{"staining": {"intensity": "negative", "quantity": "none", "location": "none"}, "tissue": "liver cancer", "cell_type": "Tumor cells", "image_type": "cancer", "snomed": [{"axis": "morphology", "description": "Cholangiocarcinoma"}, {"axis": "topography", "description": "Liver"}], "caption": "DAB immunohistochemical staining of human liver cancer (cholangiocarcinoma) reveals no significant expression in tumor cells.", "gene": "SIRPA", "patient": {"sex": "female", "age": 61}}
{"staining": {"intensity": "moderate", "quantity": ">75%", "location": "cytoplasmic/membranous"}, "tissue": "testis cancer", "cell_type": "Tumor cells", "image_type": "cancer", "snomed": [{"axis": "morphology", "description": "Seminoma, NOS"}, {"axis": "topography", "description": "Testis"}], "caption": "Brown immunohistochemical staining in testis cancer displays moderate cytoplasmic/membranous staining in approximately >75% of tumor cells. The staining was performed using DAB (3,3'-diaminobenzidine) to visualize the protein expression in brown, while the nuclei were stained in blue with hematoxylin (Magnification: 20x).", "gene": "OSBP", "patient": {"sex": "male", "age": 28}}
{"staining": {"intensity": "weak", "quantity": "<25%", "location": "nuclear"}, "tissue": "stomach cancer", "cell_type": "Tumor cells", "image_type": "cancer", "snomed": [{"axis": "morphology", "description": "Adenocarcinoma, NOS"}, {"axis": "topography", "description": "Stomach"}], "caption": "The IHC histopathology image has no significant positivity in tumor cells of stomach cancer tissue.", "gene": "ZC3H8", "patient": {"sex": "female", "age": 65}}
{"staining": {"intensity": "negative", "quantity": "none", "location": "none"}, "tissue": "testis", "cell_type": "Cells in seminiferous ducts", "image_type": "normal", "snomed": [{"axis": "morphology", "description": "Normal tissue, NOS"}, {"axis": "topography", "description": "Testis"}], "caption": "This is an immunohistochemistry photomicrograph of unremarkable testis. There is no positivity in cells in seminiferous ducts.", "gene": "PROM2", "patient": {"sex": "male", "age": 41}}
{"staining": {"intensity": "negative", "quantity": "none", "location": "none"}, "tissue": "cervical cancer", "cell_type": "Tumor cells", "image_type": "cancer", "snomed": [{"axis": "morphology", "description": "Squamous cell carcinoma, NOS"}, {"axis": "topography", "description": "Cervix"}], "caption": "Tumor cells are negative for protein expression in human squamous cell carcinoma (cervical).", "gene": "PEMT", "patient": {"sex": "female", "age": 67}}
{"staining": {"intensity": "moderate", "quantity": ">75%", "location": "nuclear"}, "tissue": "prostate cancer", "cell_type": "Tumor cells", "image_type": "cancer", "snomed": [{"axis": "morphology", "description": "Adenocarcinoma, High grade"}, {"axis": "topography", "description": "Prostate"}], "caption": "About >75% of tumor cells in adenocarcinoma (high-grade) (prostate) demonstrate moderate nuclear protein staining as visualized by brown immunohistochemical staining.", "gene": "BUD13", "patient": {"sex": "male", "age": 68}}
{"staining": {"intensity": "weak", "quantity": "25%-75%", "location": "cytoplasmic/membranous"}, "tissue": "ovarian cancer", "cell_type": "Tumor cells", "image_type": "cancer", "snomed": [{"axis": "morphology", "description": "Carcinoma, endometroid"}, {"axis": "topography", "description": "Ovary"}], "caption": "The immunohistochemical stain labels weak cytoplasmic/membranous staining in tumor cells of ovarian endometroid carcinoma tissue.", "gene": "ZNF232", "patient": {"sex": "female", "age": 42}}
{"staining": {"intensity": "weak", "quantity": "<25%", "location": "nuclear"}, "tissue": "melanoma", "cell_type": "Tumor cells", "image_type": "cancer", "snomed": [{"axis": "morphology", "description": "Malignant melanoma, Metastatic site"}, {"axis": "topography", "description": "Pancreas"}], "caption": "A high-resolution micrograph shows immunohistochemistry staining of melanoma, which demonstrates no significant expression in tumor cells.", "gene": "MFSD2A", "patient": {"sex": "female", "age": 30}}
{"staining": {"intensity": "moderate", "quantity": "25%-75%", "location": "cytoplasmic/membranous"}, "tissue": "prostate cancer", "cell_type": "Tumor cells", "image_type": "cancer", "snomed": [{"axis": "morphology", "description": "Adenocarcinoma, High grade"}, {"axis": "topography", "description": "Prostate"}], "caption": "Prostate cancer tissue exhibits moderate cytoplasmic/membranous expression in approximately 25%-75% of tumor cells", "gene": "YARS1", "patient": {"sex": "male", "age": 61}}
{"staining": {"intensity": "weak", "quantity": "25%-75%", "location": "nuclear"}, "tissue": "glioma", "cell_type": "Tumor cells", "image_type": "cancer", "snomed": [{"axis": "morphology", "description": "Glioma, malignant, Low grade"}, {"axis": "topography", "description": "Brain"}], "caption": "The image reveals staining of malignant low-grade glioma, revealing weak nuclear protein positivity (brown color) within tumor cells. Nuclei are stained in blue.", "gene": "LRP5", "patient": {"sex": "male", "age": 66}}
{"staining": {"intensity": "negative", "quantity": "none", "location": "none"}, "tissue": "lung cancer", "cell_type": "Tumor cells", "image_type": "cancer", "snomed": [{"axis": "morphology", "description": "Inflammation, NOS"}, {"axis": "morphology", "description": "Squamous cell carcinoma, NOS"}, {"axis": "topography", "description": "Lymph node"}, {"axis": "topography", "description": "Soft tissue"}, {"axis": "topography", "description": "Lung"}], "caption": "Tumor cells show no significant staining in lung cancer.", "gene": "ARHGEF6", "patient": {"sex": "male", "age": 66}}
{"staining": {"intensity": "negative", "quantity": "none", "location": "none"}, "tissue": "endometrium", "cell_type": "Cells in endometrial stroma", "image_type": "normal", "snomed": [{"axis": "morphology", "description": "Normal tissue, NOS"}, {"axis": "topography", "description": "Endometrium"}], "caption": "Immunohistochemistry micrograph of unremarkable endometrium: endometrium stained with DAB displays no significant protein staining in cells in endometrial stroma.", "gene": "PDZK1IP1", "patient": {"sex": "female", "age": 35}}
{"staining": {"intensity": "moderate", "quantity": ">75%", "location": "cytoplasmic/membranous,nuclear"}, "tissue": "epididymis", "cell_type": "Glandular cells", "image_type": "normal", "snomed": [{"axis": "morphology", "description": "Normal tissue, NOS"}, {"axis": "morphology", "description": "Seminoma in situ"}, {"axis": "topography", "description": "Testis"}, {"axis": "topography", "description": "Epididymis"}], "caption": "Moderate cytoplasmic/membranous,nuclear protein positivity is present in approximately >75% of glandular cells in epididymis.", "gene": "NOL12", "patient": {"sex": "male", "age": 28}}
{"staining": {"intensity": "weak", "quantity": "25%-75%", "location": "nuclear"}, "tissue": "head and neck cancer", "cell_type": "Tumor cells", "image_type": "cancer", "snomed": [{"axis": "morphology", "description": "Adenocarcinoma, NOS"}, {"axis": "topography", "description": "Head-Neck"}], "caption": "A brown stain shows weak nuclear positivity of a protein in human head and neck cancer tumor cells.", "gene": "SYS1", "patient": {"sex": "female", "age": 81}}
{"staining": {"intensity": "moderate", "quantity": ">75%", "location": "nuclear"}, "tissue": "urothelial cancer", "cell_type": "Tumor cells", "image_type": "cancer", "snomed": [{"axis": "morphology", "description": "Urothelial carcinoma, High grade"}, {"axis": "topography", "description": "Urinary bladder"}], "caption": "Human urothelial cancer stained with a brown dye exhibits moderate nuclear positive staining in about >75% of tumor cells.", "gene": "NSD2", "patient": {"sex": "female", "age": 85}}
········
**YOUR INSTRUCTIONS**
Please print the records above exactly, leaving nothing out.

**RESPONSE**
{"staining": {"intensity": "negative", "quantity": "none", "location": "none"}, "tissue": "liver cancer", "cell_type": "Tumor cells", "image_type": "cancer", "snomed": [{"axis": "morphology", "description": "Cholangiocarcinoma"}, {"axis": "topography", "description": "Liver"}], "caption": "DAB immunohistochemical staining of human liver cancer (cholangiocarcinoma) reveals no significant expression in tumor cells.", "gene": "SIRPA", "patient": {"sex": "female", "age": 61}}
{"staining": {"intensity": "moderate", "quantity": ">75%", "location": "cytoplasmic/membranous"}, "tissue": "testis cancer", "cell_type": "Tumor cells", "image_type": "cancer", "snomed": [{"axis": "morphology", "description": "Seminoma, NOS"}, {"axis": "topography", "description": "Testis"}], "caption": "Brown immunohistochemical staining in testis cancer displays moderate cytoplasmic/membranous staining in approximately >75% of tumor cells. The staining was performed using DAB (3,3'-diaminobenzidine) to visualize the protein expression in brown, while the nuclei were stained in blue with hematoxylin (Magnification: 20x).", "gene": "OSBP", "patient": {"sex": "male", "age": 28}}
{"staining": {"intensity": "weak", "quantity": "<25%", "location": "nuclear"}, "tissue": "stomach cancer", "cell_type": "Tumor cells", "image_type": "cancer", "snomed": [{"axis": "morphology", "description": "Adenocarcinoma, NOS"}, {"axis": "topography", "description": "Stomach"}], "caption": "The IHC histopathology image has no significant positivity in tumor cells of stomach cancer tissue.", "gene": "ZC3H8", "patient": {"sex": "female", "age": 65}}
{"staining": {"intensity": "negative", "quantity": "none", "location": "none"}, "tissue": "testis", "cell_type": "Cells in seminiferous ducts", "image_type": "normal", "snomed": [{"axis": "morphology", "description": "Normal tissue, NOS"}, {"axis": "topography", "description": "Testis"}], "caption": "This is an immunohistochemistry photomicrograph of unremarkable testis. There is no positivity in cells in seminiferous ducts.", "gene": "PROM2", "patient": {"sex": "male", "age": 41}}
{"staining": {"intensity": "negative", "quantity": "none", "location": "none"}, "tissue": "cervical cancer", "cell_type": "Tumor cells", "image_type": "cancer", "snomed": [{"axis": "morphology", "description": "Squamous cell carcinoma, NOS"}, {"axis": "topography", "description": "Cervix"}], "caption": "Tumor cells are negative for protein expression in human squamous cell carcinoma (cervical).", "gene": "PEMT", "patient": {"sex": "female", "age": 67}}
{"staining": {"intensity": "moderate", "quantity": ">75%", "location": "nuclear"}, "tissue": "prostate cancer", "cell_type": "Tumor cells", "image_type": "cancer", "snomed": [{"axis": "morphology", "description": "Adenocarcinoma, High grade"}, {"axis": "topography", "description": "Prostate"}], "caption": "About >75% of tumor cells in adenocarcinoma (high-grade) (prostate) demonstrate moderate nuclear protein staining as visualized by brown immunohistochemical staining.", "gene": "BUD13", "patient": {"sex": "male", "age": 68}}
{"staining": {"intensity": "weak", "quantity": "25%-75%", "location": "cytoplasmic/membranous"}, "tissue": "ovarian cancer", "cell_type": "Tumor cells", "image_type": "cancer", "snomed": [{"axis": "morphology", "description": "Carcinoma, endometroid"}, {"axis": "topography", "description": "Ovary"}], "caption": "The immunohistochemical stain labels weak cytoplasmic/membranous staining in tumor cells of ovarian endometroid carcinoma tissue.", "gene": "ZNF232", "patient": {"sex": "female", "age": 42}}
{"staining": {"intensity": "weak", "quantity": "<25%", "location": "nuclear"}, "tissue": "melanoma", "cell_type": "Tumor cells", "image_type": "cancer", "snomed": [{"axis": "morphology", "description": "Malignant melanoma, Metastatic site"}, {"axis": "topography", "description": "Pancreas"}], "caption": "A high-resolution micrograph shows immunohistochemistry staining of melanoma, which demonstrates no significant expression in tumor cells.", "gene": "MFSD2A", "patient": {"sex": "female", "age": 30}}
{"staining": {"intensity": "moderate", "quantity": "25%-75%", "location": "cytoplasmic/membranous"}, "tissue": "prostate cancer", "cell_type": "Tumor cells", "image_type": "cancer", "snomed": [{"axis": "morphology", "description": "Adenocarcinoma, High grade"}, {"axis": "topography", "description": "Prostate"}], "caption": "Prostate cancer tissue exhibits moderate cytoplasmic/membranous expression in approximately 25%-75% of tumor cells", "gene": "YARS1", "patient": {"sex": "male", "age": 61}}
{"staining": {"intensity": "weak", "quantity": "25%-75%", "location": "nuclear"}, "tissue": "glioma", "cell_type": "Tumor cells", "image_type": "cancer", "snomed": [{"axis": "morphology", "description": "Glioma, malignant, Low grade"}, {"axis": "topography", "description": "Brain"}], "caption": "The image reveals staining of malignant low-grade glioma, revealing weak nuclear protein positivity (brown color) within tumor cells. Nuclei are stained in blue.", "gene": "LRP5", "patient": {"sex": "male", "age": 66}}
{"staining": {"intensity": "negative", "quantity": "none", "location": "none"}, "tissue": "lung cancer", "cell_type": "Tumor cells", "image_type": "cancer", "snomed": [{"axis": "morphology", "description": "Inflammation, NOS"}, {"axis": "morphology", "description": "Squamous cell carcinoma, NOS"}, {"axis": "topography", "description": "Lymph node"}, {"axis": "topography", "description": "Soft tissue"}, {"axis": "topography", "description": "Lung"}], "caption": "Tumor cells show no significant staining in lung cancer.", "gene": "ARHGEF6", "patient": {"sex": "male", "age": 66}}
{"staining": {"intensity": "negative", "quantity": "none", "location": "none"}, "tissue": "endometrium", "cell_type": "Cells in endometrial stroma", "image_type": "normal", "snomed": [{"axis": "morphology", "description": "Normal tissue, NOS"}, {"axis": "topography", "description": "Endometrium"}], "caption": "Immunohistochemistry micrograph of unremarkable endometrium: endometrium stained with DAB displays no significant protein staining in cells in endometrial stroma.", "gene": "PDZK1IP1", "patient": {"sex": "female", "age": 35}}
{"staining": {"intensity": "moderate", "quantity": ">75%", "location": "cytoplasmic/membranous,nuclear"}, "tissue": "epididymis", "cell_type": "Glandular cells", "image_type": "normal", "snomed": [{"axis": "morphology", "description": "Normal tissue, NOS"}, {"axis": "morphology", "description": "Seminoma in situ"}, {"axis": "topography", "description": "Testis"}, {"axis": "topography", "description": "Epididymis"}], "caption": "Moderate cytoplasmic/membranous,nuclear protein positivity is present in approximately >75% of glandular cells in epididymis.", "gene": "NOL12", "patient": {"sex": "male", "age": 28}}
{"staining": {"intensity": "weak", "quantity": "25%-75%", "location": "nuclear"}, "tissue": "head and neck cancer", "cell_type": "Tumor cells", "image_type": "cancer", "snomed": [{"axis": "morphology", "description": "Adenocarcinoma, NOS"}, {"axis": "topography", "description": "Head-Neck"}], "caption": "A brown stain shows weak nuclear positivity of a protein in human head and neck cancer tumor cells.", "gene": "SYS1", "patient": {"sex": "female", "age": 81}}
{"staining": {"intensity": "moderate", "quantity": ">75%", "location": "nuclear"}, "tissue": "urothelial cancer", "cell_type": "Tumor cells", "image_type": "cancer", "snomed": [{"axis": "morphology", "description": "Urothelial carcinoma, High grade"}, {"axis": "topography", "description": "Urinary bladder"}], "caption": "Human urothelial cancer stained with a brown dye exhibits moderate nuclear positive staining in about >75% of tumor cells.", "gene": "NSD2", "patient": {"sex": "female", "age": 85}}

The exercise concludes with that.